La
grandeza no la da un sitio, un sillón o un trono sino el espíritu de servicio y
acogida que tengamos hacia los demás
Sabiduría 2, 17-20; Sal. 53;
Santiago 3, 16–4, 3; Marcos 9, 30-37
Intuimos que se nos quiere decir algo pero no llegamos a captar su sentido,
lo que se nos quiere decir; seguimos ensimismados en nuestros pensamientos, en
nuestras ideas que por muy claro que nos hablen o nos expliquen no vemos más
allá de lo que tenemos en la cabeza; hay como una cerrazón, consciente o
inconsciente, en cierto modo como un miedo porque parece que aquello que
podemos descubrir nos puede hacer daño, nos puede hacer sufrir, es como una
defensa ante lo desconocido en lo que no queremos meternos porque preferimos
seguir donde estamos o como estamos.
Nos dice hoy el evangelio que ‘Jesús y sus discípulos se marcharon de la montaña y atravesaron Galilea;
no quería que nadie se enterase, porque iba instruyendo a sus discípulos’. Aprovechaba Jesús la soledad de aquellos
caminos, apartado de las multitudes que pronto se les unían cuando llegaban a
las villas y pueblos de Galilea, para ir explicándoles todo lo que le iba a
suceder.
Les hablaba claramente, o
al menos eso es lo que nosotros vemos tras el filtro del tiempo y de las cosas
ya acontecidas, pero ellos no sabían entender, pero también le daba miedo
preguntarles; el miedo a lo desconocido, el miedo a lo que pudiera contrariarles,
el mido ante el sufrimiento propio o ajeno. ‘El Hijo del Hombre va a ser
entregado en manos de los hombres, y lo matarán; y después de muerto, a los
tres días resucitará’.
Cuando ya no están las
explicaciones de Jesús ellos van entretenidos en sus conversaciones que
manifiestan de verdad lo que son sus deseos, sus intereses, o las ambiciones
que encierran en sus corazones. Iban discutiendo por el camino, nos dirá el
evangelista. ¿Qué es lo que discutían?
Será Jesús de nuevo el que
los haga recapacitar cuando llegan a Cafarnaún y ya están en casa. ‘¿De qué
discutíais por el camino?’, pregunta Jesús pero nadie quiere responder.
Ahora les da vergüenza. Habían venido discutiendo de quien iba a ser el primero
y principal entre ellos. Como los hijos que se ponen a discutir cual será la
parte de la herencia que le toque a cada uno cuando el padre se muera, y cual
es la mejor y la que aspira a tener cada uno, aunque el padre esté vivo
todavía. Son cosas que en muchos aspectos se siguen repitiendo una y otra vez
cuando nos dejamos arrastrar por las ambiciones del corazón.

════════════════════

- _Requisitos_
**a)** Según la homilía sobre Marcos 9, 30-37, ¿de qué venían discutiendo los discípulos por el camino?
**b)** Prosigue la homilía sobre Marcos 9, 30-37 desde su última oración, con el mismo tono y estilo.

════════════════════

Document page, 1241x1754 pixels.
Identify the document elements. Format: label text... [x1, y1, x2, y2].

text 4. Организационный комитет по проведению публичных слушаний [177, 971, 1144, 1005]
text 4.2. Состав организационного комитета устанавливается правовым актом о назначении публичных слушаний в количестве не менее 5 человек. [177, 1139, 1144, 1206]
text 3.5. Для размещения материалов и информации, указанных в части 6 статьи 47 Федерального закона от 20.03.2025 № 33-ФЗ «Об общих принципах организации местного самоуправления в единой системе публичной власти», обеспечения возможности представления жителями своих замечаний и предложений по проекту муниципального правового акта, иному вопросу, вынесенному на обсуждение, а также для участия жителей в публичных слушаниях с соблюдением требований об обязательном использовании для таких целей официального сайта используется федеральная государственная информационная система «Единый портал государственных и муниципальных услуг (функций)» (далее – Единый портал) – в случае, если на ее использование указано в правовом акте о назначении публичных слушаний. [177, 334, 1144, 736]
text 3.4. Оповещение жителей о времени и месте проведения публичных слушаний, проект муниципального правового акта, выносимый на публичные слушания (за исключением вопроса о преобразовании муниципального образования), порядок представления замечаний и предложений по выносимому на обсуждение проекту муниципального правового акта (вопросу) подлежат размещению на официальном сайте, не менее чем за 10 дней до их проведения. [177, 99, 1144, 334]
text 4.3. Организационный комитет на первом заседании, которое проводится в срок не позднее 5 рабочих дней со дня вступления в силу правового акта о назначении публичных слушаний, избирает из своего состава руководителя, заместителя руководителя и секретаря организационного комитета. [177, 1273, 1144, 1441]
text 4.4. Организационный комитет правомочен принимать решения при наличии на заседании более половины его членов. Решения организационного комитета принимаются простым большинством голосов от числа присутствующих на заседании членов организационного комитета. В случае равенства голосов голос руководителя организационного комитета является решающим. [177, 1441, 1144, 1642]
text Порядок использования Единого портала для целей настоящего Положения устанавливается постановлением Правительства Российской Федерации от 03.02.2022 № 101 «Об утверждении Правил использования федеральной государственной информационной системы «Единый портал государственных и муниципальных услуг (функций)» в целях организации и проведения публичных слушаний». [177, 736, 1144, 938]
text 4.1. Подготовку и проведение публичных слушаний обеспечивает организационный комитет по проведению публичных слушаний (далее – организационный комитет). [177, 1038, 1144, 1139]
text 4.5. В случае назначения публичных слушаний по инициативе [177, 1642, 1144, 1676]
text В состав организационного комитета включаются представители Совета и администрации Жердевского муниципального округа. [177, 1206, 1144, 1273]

════════════════════

- _Respuestas_
**a)** De quién iba a ser el primero y principal entre ellos.

**b)**
Pacientemente una vez más Jesús
se pondrá a explicarles lo que ya tantas veces les había dicho. ‘Quien
quiera ser el primero, que sea el último de todos y el servidor de todos’.
Y ¿eso que significa? Pues sencillamente lo que expresan las palabras. La
grandeza no está en el aparentar en los primeros lugares. La grandeza no la da
un sitio, un sillón o un trono.
La grandeza la llevamos en
el alma con la actitud que nosotros tengamos por el amor que sepamos poner en
la vida. Por eso lo importante no es ser el más que brilla en medio de oropeles
o por tener el dominio sobre las cosas o sobre las personas. La grandeza está
en el bien que hagas aunque eso signifique olvidarte de ti mismo. La grandeza
está en el servicio y si para servir te tienes que poner por debajo, te tienes
que poner en el ultimo lugar, pues ponte allí, que será así como resplandecerá
tu grandeza.
Cuánto tendríamos que
aprender de todo esto cuando vemos lo que son las ambiciones de la gente que
solo busca poder, para imponer, para manipular, para hacer las cosas a su
capricho, para buscar su brillo sin importarle el bien de todos, el servicio a
esa comunidad o a esa sociedad a la que se deben y que los ha colocado en ese
lugar para el servicio del bien común. Pero lo que queremos es que prevalezcan
nuestras ideas porque son las únicas que valen, y lo que queremos poner por encima
de todo es nuestro orgullo personal. Y no nos importa lo que piense o lo que
opine el otro; si es un contrincante lo de él nunca sirve para nada, porque yo
soy el que tengo el poder y yo domino y parece que mi verdad será la única
absoluta.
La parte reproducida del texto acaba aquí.